HBO's behind-the-scenes footage for House of the Dragon season 3 reveals how the production built two full-scale ship rigs and purpose-built tanks at Leavesden to film the Battle of the Gullet. The practical scale is impressive.
Like Game of Thrones before it, House of the Dragon gets a lot of things wrong, but when it pulls out all the stops to film a spectacular battle sequence it tends to hit it out of the park. And with The Battle of the Gullet, which takes up much of the end of the season 3 premiere, it has staged the most epic small screen battle since GoT’s Season 8 The Long Night.
Unlike that infamous example, it chose to shoot this battle in daylight. But, to make sure there was at least some degree of difficulty involved, the battle takes place at sea. HBO has already released the BTS of the enormous effort involved and it is a fascinating watch.
Spoilers ahead, mateys…
VFX coordination
The battle was structured across three narrative theatres: an aerial theater following Jacaerys, Baela, and later Rhaena on dragonback; and a sea theater split between different characters: Alyn and Corlys on one side and the Triarchy's Lohar and Tyland on the other. VFX producer Thomas Horton says this structure meant the dragon sequences and ship sequences had to be locked together editorially before the shoot began. Editors were brought in early to work through the dragon choreography in pre-vis, ensuring the aerial and sea storylines tracked coherently as a single battle.

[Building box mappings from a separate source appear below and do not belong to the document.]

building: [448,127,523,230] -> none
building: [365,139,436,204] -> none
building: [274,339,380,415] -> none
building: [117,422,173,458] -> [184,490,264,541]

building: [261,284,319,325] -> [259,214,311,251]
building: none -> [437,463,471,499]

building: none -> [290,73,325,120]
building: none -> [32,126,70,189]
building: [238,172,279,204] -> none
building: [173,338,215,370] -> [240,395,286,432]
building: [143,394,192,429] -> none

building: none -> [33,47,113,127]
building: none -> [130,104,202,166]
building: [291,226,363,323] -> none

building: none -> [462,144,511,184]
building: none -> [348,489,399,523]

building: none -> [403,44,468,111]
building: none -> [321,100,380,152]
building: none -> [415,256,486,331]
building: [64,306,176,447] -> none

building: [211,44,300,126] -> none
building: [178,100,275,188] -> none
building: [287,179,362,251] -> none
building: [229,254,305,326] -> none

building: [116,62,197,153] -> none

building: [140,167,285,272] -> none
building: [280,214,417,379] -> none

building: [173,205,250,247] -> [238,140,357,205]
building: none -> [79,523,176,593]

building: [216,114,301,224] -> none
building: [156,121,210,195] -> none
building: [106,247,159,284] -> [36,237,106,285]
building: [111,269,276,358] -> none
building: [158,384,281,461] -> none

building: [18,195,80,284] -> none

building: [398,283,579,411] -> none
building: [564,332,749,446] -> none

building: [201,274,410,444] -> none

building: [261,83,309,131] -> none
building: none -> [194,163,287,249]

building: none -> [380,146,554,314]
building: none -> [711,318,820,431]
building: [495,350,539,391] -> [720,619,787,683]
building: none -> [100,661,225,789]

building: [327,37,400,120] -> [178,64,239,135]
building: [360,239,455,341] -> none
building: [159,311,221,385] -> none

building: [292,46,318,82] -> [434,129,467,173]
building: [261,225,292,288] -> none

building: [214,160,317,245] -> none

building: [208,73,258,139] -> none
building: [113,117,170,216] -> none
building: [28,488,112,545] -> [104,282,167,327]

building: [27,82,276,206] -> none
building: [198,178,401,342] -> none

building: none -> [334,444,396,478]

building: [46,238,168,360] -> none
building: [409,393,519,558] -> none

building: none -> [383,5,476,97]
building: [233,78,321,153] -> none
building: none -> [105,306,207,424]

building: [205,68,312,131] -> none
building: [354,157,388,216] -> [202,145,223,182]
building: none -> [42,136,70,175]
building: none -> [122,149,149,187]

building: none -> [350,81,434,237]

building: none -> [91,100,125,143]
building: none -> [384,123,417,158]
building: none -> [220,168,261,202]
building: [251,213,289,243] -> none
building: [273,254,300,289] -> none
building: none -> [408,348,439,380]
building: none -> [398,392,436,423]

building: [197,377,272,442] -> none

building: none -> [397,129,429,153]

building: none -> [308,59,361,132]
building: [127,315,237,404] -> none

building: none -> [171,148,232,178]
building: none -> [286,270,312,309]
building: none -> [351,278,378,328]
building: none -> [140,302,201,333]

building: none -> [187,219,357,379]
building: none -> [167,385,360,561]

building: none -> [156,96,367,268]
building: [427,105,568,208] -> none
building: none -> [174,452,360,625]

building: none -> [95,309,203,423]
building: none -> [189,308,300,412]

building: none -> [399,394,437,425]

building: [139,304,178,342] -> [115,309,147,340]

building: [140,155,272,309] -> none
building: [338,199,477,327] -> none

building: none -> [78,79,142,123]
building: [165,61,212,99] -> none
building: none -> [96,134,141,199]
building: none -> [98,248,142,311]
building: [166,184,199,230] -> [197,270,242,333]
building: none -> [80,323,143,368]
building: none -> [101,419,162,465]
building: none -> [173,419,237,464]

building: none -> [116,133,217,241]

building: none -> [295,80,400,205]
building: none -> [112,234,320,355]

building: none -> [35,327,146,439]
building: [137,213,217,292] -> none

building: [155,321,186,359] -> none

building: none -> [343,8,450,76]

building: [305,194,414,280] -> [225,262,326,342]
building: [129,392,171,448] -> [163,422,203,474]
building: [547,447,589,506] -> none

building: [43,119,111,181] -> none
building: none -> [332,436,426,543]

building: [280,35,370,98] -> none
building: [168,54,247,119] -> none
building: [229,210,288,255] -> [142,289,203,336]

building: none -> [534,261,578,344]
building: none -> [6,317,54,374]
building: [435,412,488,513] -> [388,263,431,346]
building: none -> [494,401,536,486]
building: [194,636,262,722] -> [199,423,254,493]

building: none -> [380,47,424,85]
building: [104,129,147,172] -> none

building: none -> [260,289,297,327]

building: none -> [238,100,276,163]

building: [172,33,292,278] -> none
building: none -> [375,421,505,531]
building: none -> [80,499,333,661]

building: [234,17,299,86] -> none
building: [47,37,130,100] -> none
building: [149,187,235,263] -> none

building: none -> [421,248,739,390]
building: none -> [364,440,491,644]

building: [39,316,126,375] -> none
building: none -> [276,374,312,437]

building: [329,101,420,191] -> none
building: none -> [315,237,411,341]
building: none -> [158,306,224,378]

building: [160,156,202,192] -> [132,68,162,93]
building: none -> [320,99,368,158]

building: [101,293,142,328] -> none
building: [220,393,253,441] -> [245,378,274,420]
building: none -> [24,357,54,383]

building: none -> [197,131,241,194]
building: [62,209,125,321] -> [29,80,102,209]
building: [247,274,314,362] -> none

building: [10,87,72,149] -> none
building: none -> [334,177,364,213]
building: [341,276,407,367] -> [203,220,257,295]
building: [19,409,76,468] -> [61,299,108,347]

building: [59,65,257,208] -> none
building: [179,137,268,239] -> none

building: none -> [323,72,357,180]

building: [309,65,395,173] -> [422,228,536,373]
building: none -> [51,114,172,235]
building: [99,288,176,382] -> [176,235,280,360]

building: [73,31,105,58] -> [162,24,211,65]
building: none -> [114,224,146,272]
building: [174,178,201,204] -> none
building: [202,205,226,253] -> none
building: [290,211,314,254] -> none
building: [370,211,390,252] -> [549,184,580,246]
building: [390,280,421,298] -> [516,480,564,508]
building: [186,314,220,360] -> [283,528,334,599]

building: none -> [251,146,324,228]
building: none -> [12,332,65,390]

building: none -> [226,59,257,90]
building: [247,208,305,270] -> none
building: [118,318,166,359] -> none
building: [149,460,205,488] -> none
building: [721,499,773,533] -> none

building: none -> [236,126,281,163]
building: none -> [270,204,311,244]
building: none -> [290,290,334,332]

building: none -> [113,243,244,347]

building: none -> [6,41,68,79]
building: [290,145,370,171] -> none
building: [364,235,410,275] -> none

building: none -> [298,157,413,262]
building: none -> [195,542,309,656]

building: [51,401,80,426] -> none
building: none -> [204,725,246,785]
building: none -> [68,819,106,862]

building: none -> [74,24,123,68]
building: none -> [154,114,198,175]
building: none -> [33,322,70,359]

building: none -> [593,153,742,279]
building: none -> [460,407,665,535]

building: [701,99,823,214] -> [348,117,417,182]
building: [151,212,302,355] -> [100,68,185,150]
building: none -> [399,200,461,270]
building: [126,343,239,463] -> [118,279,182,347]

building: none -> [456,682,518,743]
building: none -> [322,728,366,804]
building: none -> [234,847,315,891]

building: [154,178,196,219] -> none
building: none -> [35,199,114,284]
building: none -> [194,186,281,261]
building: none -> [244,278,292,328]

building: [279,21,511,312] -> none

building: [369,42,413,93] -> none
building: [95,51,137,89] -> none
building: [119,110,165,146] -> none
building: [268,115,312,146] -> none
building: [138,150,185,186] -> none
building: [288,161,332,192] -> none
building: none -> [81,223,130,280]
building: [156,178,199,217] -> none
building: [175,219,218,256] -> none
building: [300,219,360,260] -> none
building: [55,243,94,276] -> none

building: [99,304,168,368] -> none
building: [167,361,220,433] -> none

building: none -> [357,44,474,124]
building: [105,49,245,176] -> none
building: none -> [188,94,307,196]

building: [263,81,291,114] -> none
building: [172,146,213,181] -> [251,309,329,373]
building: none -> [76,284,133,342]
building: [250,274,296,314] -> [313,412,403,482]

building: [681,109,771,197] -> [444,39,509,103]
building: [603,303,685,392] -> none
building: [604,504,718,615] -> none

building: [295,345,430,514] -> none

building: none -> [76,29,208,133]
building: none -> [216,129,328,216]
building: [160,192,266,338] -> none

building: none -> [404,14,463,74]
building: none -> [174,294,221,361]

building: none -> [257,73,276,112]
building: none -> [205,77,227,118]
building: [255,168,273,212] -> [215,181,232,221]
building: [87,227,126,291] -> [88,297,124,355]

A lot more than just VFX went into the sequence, however, with practical builds doing much of the heavy lifting.
No LED volume, but plenty of bluescreen needed to comp in the multiple VFX shots
Production designer Kevin de la Noy credits his time on James Cameron's Titanic, working with Cameron and producer Jon Landau, as the foundation for his approach. He proposed building not one but two purpose-built tanks on the production's backlot at Warner Bros. Studios Leavesden in Hertfordshire, UK.
Episode director Loni Peristere admits he questioned the logic of that: "I asked him, 'What do you need a dry tank for and a wet tank for? Why can't you just use one tank?' And he said, 'Well, you want people to go into the water, don't you?' And I said, 'You built the Titanic, I trust you.’"
The groundwork had been laid at the end of season two. Construction coordinator Danny Gulliver notes the team spent that wrap period developing the backlot ground specifically to support future large-scale builds. When season three began, de la Noy's instruction was straightforward: dig two large holes, fill one with three million litres of water, and install a rolling sea gimbal in the other.
When two tanks go to war
The two full-scale ships in the Leavesden wet tank, each mounted on an independent gimbal rig visible beneath the waterline
The result was two tanks: a dry tank and a wet tank. The dry tank houses a massive gimbal capable of pitch and roll along the full axis of a ship, bow to stern. The first vessel placed on it was The Queen That Never Was, which ran over 38 m (125 ft) in length. At peak operation, the gimbal moved the entire ship with 115 cast and crew on board.
Because camera movement tends to cancel out the gimbal's motion when shooting from aboard the ship, the team kept cameras at a distance, framing wide enough to include the ship's movement in shot.
The dry tank also staged the sequence's most technically demanding stunt: a simultaneous ten-person burn across the full deck of a ship. Stunt coordinator Rowley Irlam describes it as something the production had never attempted at that scale — strafing an entire vessel rather than isolating individual burns on open ground.
For sequences requiring the cast to be in direct contact with water, the production built a second tank. This took two and a half hours to fill from empty and the water was changed twice daily; that’s nearly 2.5 Olympic swimming pools of water filtered and replaced every 24 hours.
Two full-scale ships were rigged in the wet tank: The Queen That Never Was (cut in half for the collision sequence) and the Triarchy vessel, the wonderfully named The Bitchfist, each mounted on its own independent gimbal. The independent drive of each gimbal is what makes the collision sequence work so well. The Bitchfist's gimbal accelerated it into the impact, then immediately pitched and rolled on contact.
The death of Jacaerys Velaryon required a third, bespoke rig. Actor Harry Collett was placed in a dragon saddle mounted on a six-axis motion base especially designed to operate submerged.
“I drowned him, not once, not twice but six times. The guy never cracked,” comments Peristere. “Harry was an absolute trooper and I think has one of the most special on-screen deaths I've ever been a part of.”
And given the amount of deaths that usually take place in Westeros, that’s saying something.